Lika e Mykola uscirono dalla casa degli amici, ancora sorridenti dopo una serata trascorsa a festeggiare un compleanno. L’aria di novembre li accolse con il suo silenzio ovattato: i lampioni gettavano bagliori dorati sulla neve che scendeva lenta, sospinta a tratti da una brezza leggera.
«Che incanto…» mormorò Lika, stringendosi nel cappotto.
«Lo è davvero,» rispose Mykola, cingendole le spalle.
Camminarono per qualche metro, finché Lika si fermò di colpo.
«Hai sentito?» chiese inquieta.
«Sì… è un pianto.

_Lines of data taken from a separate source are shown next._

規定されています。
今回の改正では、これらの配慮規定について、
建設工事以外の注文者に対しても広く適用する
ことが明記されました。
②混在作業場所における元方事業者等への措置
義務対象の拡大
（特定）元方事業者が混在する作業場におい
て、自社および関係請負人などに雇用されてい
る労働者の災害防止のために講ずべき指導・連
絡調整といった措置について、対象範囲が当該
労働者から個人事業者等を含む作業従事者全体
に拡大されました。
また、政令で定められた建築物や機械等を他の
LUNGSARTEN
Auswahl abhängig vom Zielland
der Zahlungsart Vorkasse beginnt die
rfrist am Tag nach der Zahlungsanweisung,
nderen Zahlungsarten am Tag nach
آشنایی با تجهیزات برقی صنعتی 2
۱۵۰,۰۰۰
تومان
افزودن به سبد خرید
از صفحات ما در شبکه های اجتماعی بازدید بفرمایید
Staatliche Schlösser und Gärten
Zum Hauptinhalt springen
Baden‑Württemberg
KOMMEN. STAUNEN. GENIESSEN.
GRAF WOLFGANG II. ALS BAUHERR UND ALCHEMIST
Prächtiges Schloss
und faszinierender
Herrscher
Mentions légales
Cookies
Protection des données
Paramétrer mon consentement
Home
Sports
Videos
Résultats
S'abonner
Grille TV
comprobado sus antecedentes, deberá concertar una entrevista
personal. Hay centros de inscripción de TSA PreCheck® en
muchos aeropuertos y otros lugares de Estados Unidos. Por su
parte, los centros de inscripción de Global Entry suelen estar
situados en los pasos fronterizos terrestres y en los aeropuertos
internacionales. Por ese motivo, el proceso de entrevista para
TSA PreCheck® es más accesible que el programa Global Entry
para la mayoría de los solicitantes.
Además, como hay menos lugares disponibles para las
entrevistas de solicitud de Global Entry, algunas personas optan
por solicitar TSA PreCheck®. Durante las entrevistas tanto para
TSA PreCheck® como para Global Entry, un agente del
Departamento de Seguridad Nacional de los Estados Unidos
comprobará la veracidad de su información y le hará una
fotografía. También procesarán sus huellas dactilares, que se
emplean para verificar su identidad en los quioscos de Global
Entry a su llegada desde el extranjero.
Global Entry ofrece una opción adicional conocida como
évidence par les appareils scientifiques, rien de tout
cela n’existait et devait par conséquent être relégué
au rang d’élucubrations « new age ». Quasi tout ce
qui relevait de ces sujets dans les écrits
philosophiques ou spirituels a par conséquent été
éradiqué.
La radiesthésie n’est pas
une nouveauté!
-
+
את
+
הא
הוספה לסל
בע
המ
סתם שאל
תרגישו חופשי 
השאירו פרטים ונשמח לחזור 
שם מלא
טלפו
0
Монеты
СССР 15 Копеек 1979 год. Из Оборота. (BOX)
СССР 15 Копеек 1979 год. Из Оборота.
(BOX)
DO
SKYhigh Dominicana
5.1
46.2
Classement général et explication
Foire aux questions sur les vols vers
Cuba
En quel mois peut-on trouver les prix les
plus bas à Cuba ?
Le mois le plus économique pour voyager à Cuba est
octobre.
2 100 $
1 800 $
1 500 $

Un bambino,» confermò lui, scrutando i dintorni.
Si guardarono attorno, cercando di capire da dove provenisse quel lamento flebile. Poi Mykola indicò il parco. Su una panchina coperta di neve c’era un fagotto che si muoveva piano. Dentro, una neonata piangeva disperata.
«È così piccola…» sussurrò Lika, prendendola tra le braccia. «Chi può averla lasciata qui?»

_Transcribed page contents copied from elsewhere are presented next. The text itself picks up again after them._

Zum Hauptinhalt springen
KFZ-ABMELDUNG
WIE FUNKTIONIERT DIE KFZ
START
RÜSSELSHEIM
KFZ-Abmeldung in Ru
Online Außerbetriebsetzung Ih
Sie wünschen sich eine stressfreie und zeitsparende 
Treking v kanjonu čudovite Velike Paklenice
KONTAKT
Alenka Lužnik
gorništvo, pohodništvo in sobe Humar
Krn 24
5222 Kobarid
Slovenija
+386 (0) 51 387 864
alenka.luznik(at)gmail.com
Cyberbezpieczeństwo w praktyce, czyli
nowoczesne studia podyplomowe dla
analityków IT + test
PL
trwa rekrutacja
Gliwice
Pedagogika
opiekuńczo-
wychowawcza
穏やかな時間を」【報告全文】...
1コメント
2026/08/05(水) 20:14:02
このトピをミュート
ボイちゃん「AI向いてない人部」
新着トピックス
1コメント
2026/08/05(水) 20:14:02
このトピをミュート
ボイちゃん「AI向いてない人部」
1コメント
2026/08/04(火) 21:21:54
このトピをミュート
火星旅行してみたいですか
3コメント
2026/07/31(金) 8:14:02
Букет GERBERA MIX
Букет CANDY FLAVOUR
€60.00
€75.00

«Da sola, al gelo…» aggiunse l’uomo, incredulo.
La bambina si calmò subito al calore del petto di Lika. Era avvolta in una coperta logora, con indosso solo una camicina sottile. Tornati a casa, i due coniugi si accorsero che la piccola aveva appena un mese: sporca, affamata, con la pelle irritata. Lika pianse mentre la cullava, mentre Mykola corse a comprare latte, pannolini e ciò che poteva.
Dopo averla nutrita e pulita, la neonata si addormentò serena. Ma presto si imposero la realtà e il dovere: bisognava avvisare la polizia. Il giorno seguente, i servizi sociali portarono via la bimba. Lika rimase a guardare con il cuore in frantumi. Lei e Mykola non avevano figli: anni prima un aborto aveva spento ogni speranza di maternità. Forse, pensò Lika, quella piccina aveva davvero perso tutto…

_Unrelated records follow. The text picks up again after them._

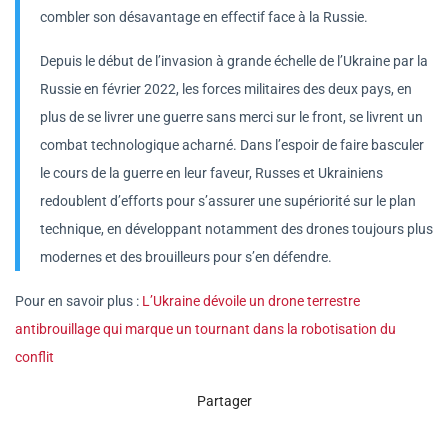
combler son désavantage en effectif face à la Russie.
Depuis le début de l’invasion à grande échelle de l’Ukraine par la
Russie en février 2022, les forces militaires des deux pays, en
plus de se livrer une guerre sans merci sur le front, se livrent un
combat technologique acharné. Dans l’espoir de faire basculer
le cours de la guerre en leur faveur, Russes et Ukrainiens
redoublent d’efforts pour s’assurer une supériorité sur le plan
technique, en développant notamment des drones toujours plus
modernes et des brouilleurs pour s’en défendre.
Pour en savoir plus :
L’Ukraine dévoile un drone terrestre
antibrouillage qui marque un tournant dans la robotisation du
conflit
Partager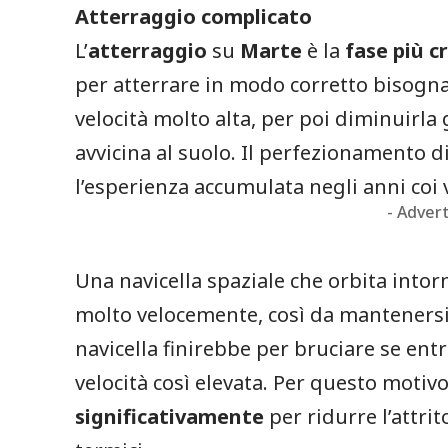
Atterraggio complicato
L’
atterraggio
su
Marte
è la
fase più cr
per atterrare in modo corretto bisogna
velocità molto alta, per poi diminuirl
avvicina al suolo. Il perfezionamento d
l’esperienza accumulata negli anni coi va
- Adver
Una navicella spaziale che orbita into
molto velocemente, così da mantenersi l
navicella finirebbe per bruciare se en
velocità così elevata. Per questo motiv
significativamente
per ridurre l’attrit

Tre mesi più tardi, la notizia che attendevano arrivò: nessuno reclamava la bambina. Lika e Mykola la adottarono e la chiamarono Sofia. Da quel giorno la loro casa si riempì di carrozzine, vestitini, giocattoli. La felicità che non avevano mai osato sognare era lì, tra le loro braccia.
Sofia crebbe circondata d’amore. Brillante negli studi, a diciassette anni si diplomò con il massimo dei voti e decise di iscriversi a pedagogia. Dopo la festa del diploma, la famiglia era raccolta in casa quando bussarono alla porta.
Mykola aprì e si trovò davanti una coppia malridotta e ubriaca. «Figlia nostra, congratulazioni!» disse la donna con voce roca. «Siamo i tuoi veri genitori.»
La stanza piombò nel gelo. Sofia, sconvolta, guardò Lika e Mykola. Loro raccontarono la verità: il ritrovamento in quella notte d’inverno, l’adozione, i documenti. Gli sconosciuti, chiaramente mossi solo dal bisogno di denaro, se ne andarono. Sofia, tra le lacrime, abbracciò i suoi genitori adottivi: «Se è così, vi amo ancora di più.»
Gli anni passarono. Sofia diventò insegnante, ma non dimenticò i fratellini lasciati indietro. Con il fidanzato Beniamino andò a cercarli: in una casa cadente trovò Mishko, timido e affamato d’affetto, e altri due bambini trascurati. Si prese cura di loro, portandoli a scuola, nutrendoli, facendoli sorridere. Quando la madre biologica morì, Sofia e i suoi genitori adottivi aprirono le porte di casa.
Col tempo, la famiglia si allargò ancora: nacquero altri due bambini, Artem e Vasilisa, che furono accolti con la stessa dedizione.
Il passato doloroso si trasformò in forza. Crescendo, Sofia e i suoi fratelli scelsero la psicologia e insieme aprirono uno studio, dedicando la vita ad aiutare chi, come loro, aveva conosciuto l’abbandono.